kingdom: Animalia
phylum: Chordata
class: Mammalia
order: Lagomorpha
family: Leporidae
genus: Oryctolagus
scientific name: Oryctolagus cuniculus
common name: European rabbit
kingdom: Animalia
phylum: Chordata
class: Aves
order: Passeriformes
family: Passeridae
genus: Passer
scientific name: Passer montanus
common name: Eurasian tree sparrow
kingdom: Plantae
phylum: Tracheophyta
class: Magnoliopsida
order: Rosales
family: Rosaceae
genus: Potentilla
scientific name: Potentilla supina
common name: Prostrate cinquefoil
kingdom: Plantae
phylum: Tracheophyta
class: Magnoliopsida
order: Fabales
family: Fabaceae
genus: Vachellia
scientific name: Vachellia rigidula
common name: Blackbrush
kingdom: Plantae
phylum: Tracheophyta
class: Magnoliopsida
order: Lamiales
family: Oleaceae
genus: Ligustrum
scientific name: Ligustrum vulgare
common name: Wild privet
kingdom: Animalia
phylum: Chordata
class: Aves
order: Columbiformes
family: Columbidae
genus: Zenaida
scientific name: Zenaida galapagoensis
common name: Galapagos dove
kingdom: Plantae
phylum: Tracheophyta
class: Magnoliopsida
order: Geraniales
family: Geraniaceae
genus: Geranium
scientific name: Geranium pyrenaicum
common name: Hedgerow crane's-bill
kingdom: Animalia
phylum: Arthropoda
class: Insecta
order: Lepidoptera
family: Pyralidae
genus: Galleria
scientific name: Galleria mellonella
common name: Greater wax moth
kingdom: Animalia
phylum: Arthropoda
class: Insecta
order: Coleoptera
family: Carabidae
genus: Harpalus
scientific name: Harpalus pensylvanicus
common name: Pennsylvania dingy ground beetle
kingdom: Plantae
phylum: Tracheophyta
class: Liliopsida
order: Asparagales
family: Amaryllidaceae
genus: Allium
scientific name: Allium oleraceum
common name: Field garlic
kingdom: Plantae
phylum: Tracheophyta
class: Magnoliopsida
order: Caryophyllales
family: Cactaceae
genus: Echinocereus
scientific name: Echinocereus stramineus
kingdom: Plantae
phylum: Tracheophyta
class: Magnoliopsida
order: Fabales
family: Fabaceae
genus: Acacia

━━━━━━━━━━━━━━━━━━━━

### SHORT PROBLEM
Reproduce every taxonomy line from all of the records above, character for character and in the original order.

### FULL OUTPUT
kingdom: Animalia
phylum: Chordata
class: Mammalia
order: Lagomorpha
family: Leporidae
genus: Oryctolagus
scientific name: Oryctolagus cuniculus
common name: European rabbit
kingdom: Animalia
phylum: Chordata
class: Aves
order: Passeriformes
family: Passeridae
genus: Passer
scientific name: Passer montanus
common name: Eurasian tree sparrow
kingdom: Plantae
phylum: Tracheophyta
class: Magnoliopsida
order: Rosales
family: Rosaceae
genus: Potentilla
scientific name: Potentilla supina
common name: Prostrate cinquefoil
kingdom: Plantae
phylum: Tracheophyta
class: Magnoliopsida
order: Fabales
family: Fabaceae
genus: Vachellia
scientific name: Vachellia rigidula
common name: Blackbrush
kingdom: Plantae
phylum: Tracheophyta
class: Magnoliopsida
order: Lamiales
family: Oleaceae
genus: Ligustrum
scientific name: Ligustrum vulgare
common name: Wild privet
kingdom: Animalia
phylum: Chordata
class: Aves
order: Columbiformes
family: Columbidae
genus: Zenaida
scientific name: Zenaida galapagoensis
common name: Galapagos dove
kingdom: Plantae
phylum: Tracheophyta
class: Magnoliopsida
order: Geraniales
family: Geraniaceae
genus: Geranium
scientific name: Geranium pyrenaicum
common name: Hedgerow crane's-bill
kingdom: Animalia
phylum: Arthropoda
class: Insecta
order: Lepidoptera
family: Pyralidae
genus: Galleria
scientific name: Galleria mellonella
common name: Greater wax moth
kingdom: Animalia
phylum: Arthropoda
class: Insecta
order: Coleoptera
family: Carabidae
genus: Harpalus
scientific name: Harpalus pensylvanicus
common name: Pennsylvania dingy ground beetle
kingdom: Plantae
phylum: Tracheophyta
class: Liliopsida
order: Asparagales
family: Amaryllidaceae
genus: Allium
scientific name: Allium oleraceum
common name: Field garlic
kingdom: Plantae
phylum: Tracheophyta
class: Magnoliopsida
order: Caryophyllales
family: Cactaceae
genus: Echinocereus
scientific name: Echinocereus stramineus
kingdom: Plantae
phylum: Tracheophyta
class: Magnoliopsida
order: Fabales
family: Fabaceae
genus: Acacia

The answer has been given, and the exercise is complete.